Perhaps the most famous recurring concept – and certainly the one most annoyingly repeated in the press – was that it was a show “about nothing”. That line comes from one particularly self- referential plot, in which Jerry and George tried to sell NBC executives a proposal for a TV comedy uncannily similar to the actual ‘Seinfeld’ show: one which, George assured the unconvinced executives, would be about “nothing.”
In fact, ‘Seinfeld’ was a show which offered increasingly complex plots, with each of the four characters involved in separate complications which would become entangled intricately over the course of a half-hour episode. It was about nothing in the same way that Marx Brothers movies were: Unlike most U.S. television, no moral points or need to restore order ever got in the way of the pleasant insanity of the plot.
By the end of the show’s run, with co-creator and lead writer David having left after the seventh season, some of the steam had begin to run out, and the stories were becoming more convoluted: recent story lines about gossipping rabbis and a Puerto Rican Day parade attracted some mild protests, but not that much laughter.

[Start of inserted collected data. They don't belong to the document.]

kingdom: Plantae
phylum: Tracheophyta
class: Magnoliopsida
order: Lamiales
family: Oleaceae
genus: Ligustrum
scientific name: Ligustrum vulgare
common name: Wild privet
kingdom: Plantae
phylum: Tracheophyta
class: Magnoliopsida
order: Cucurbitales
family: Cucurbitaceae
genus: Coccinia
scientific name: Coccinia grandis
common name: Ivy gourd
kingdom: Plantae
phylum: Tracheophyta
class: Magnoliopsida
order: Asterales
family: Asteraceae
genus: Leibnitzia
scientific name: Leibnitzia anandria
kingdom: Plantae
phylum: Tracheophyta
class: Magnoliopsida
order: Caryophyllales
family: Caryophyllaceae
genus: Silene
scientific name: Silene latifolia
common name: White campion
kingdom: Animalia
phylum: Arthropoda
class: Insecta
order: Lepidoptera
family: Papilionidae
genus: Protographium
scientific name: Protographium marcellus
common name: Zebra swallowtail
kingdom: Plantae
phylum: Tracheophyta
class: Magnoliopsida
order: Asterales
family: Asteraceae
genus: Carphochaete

Even the finale seemed off-key, with Jerry, George, Elaine and Kramer on trial in Massachusetts for precisely those character traits which had made them almost endearing: their self-regard, and alternating contempt for and disinterest in other people. Arrested under a “Good Samaritan” law for not helping a man who is being robbed, the four confront a Kenneth Starr-style prosecutor who – in a Clintonian moment – puts their character on trial. Naturally, it ends badly for them.
As a send-off, the finale at least shared the sour mood of many of the funniest ‘Seinfeld’ episode – no previous U.S. television show has ever resolved its plot by summarily condemning its cast to prison. Also, it offered a witty image of the sort of prison that Jerry Seinfeld must have felt the weekly schedule of his successful comedy had become.
But it leaves open a scary question: If the cast members ever decide to tire of their post-‘Seinfeld’ career track, will the four inmates simply end their sentence and come back?